There are three levels in the treatment of allergies. The first is to avoid the allergen so that an allergic reaction does not occur in the first place. In the case of a food allergy, this may be relatively easy, but it is more difficult in the case of a dust mite or pollen allergy.
These allergens cannot be avoided. Even if you take precautions against house dust mites in bed, they cannot be completely eliminated. The second step is to use medication to alleviate the symptoms of an allergy.
These can be taken prophylactically, for example, if you are severely affected by a pollen allergy, or, as in the case of allergic asthma, can be used to combat acute symptoms. Besides the use of medication, other measures also help. For example, carrying out a nasal shower, in which the nose is rinsed with a solution containing common salt, so that the mucous membrane is freed from allergens such as pollen and dust.

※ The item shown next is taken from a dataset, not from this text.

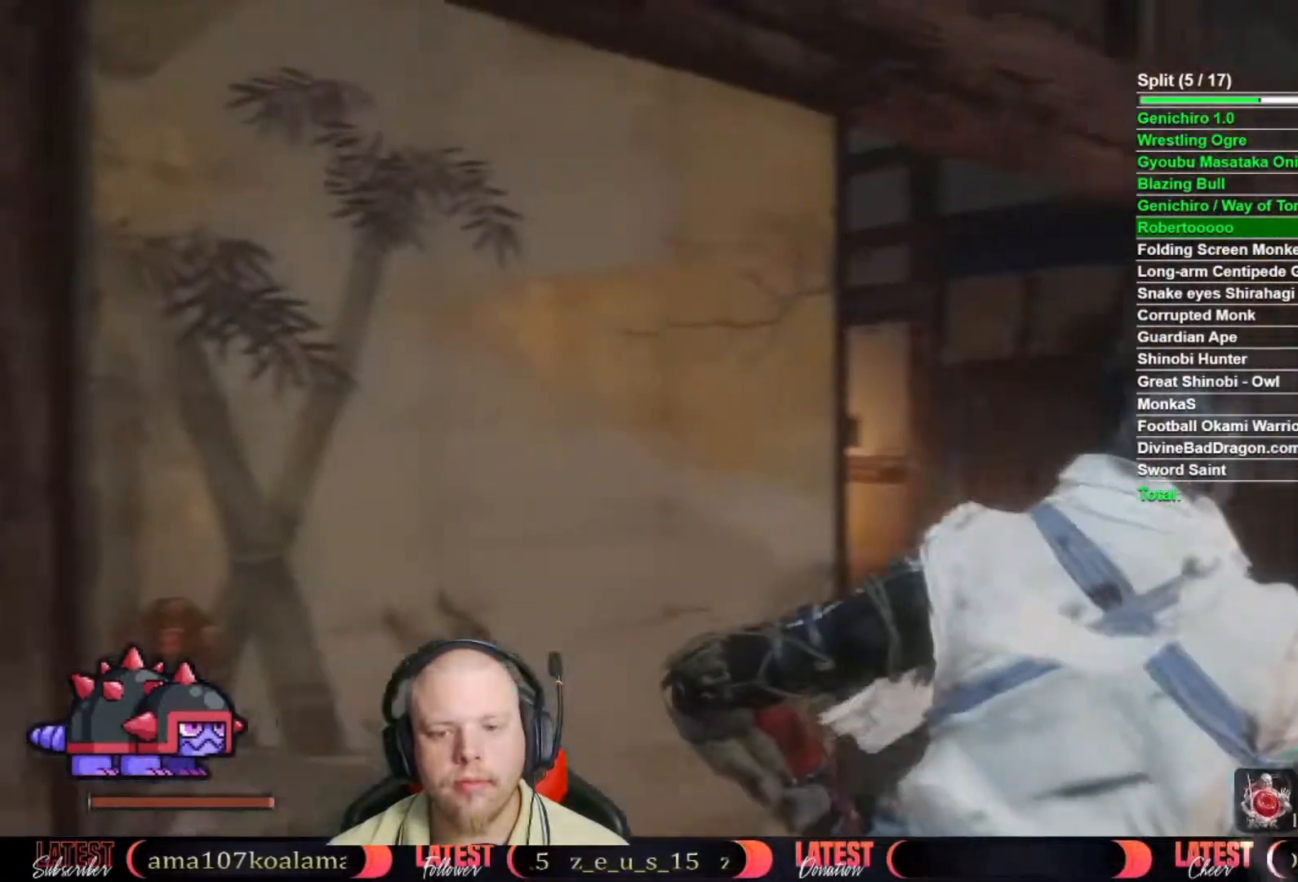
{"buttons": [], "left_stick": "up-right", "right_stick": "center", "button_events": []}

The nasal irrigation can usually be carried out with children from the age of three. The last step that can be taken against the allergy is hyposensitization, with which the allergy can usually be successfully combated in the long term. However, hyposensitization is not suitable for every form of allergy and, if the symptoms are not severely limiting, should not necessarily be carried out.
Hyposensitisation is mainly carried out in cases of a dangerous wasp venom allergy and a strongly impairing pollen allergy. Hyposensitization is a long-term therapy that lasts for a period of three years. For the treatment, allergy preparations are injected under the skin, so hyposensitisation should only be carried out on older children – the children must be at least five years old.
During hyposensitization, the allergic immune response is transformed into a normal immune response, as is the case with a non-allergic person. A hyposensitization is classically started in autumn, i.e. after the peak season of allergies. Among the frequently prescribed medications for allergies are nasal sprays and eye drops.
These are only used to treat the symptoms and do not combat the cause itself. Nasal sprays are not only used to combat nasal running. If the nose is blocked, the tear fluid cannot drain properly through the lower turbinates, resulting in increased eye pressure and watery eyes.
So if you fight the blocked nose, the symptoms of the eyes usually also improve. For example, a normal seawater nasal spray can be used to clear the nose. Decongestant nasal sprays containing an active substance can also be used.
These lead to a constriction of the local vessels, which causes the mucous membrane to swell, so that the secretion can flow off more easily. As there is a habituation effect (see: dependence on nasal sprays) on the mucous membrane, these sprays should not be used for longer than a week – sea salt sprays, on the other hand, can be used over a longer period without hesitation. If a saltwater nasal spray is not sufficient, nasal sprays containing cortisone can also be recommended.
There is no need to be afraid of the ingredient cortisone, as it is only contained in very small doses in the nasal spray and only works locally, so that there are no cortisone-related side effects. The same applies with regard to the side effects of an ointment containing cortisone, which can be used for allergy-related skin rashes and above all relieves itching. With cortisone tablets, on the other hand, side effects of cortisone may occur due to the higher dose.
Cortisone tablets should only be taken by children in very low doses, as otherwise growth disturbances may occur. However, in the event of an allergic shock, cortisone preparations are essential and may save lives. In case of an allergic shock, one should not worry about the possible side effects.
Cortisone preparations are especially helpful on the mucous membranes. In the therapy of allergic asthma, preparations containing cortisone are often indispensable. The drug cromoglycic acid is often used in children, especially for hay fever.
It cannot acutely alleviate the allergy symptoms, but serves as a preventive measure so that the symptoms do not occur at all or only occur in a weakened form. It is a so-called mast cell stabilizer, which prevents histamine from being released upon contact with the allergen. Cromoglycic acid is administered regularly about two weeks before the plant in question starts to flower.
Antihistamines, the best-known antiallergic drugs besides cortisone, can also be used in children. However, not all antihistamine preparations are suitable for children. Antihistamines ensure that the released histamine cannot work.
As a side effect, antihistamines can make children tired. In addition to classic allergy medicines, many also use homeopathic remedies. These can be used for both acute and long-term care.
Which preparations are used depends on the specific symptoms. Above all, the well-known globules are used. Experts recommend taking five of the small globules every two hours when the symptoms first appear.
After the first twelve hours of symptoms, the globules should then be taken regularly three times a day. There are different potencies of the globules. For example, if the nose is slightly congested, the globules should be taken in potency D6. If the nose is constantly running, potency D12 can be used. Since there are so many homeopathic remedies that are used for different symptoms, it is helpful to consult a trained homeopath if you want to use homeopathy to combat symptoms.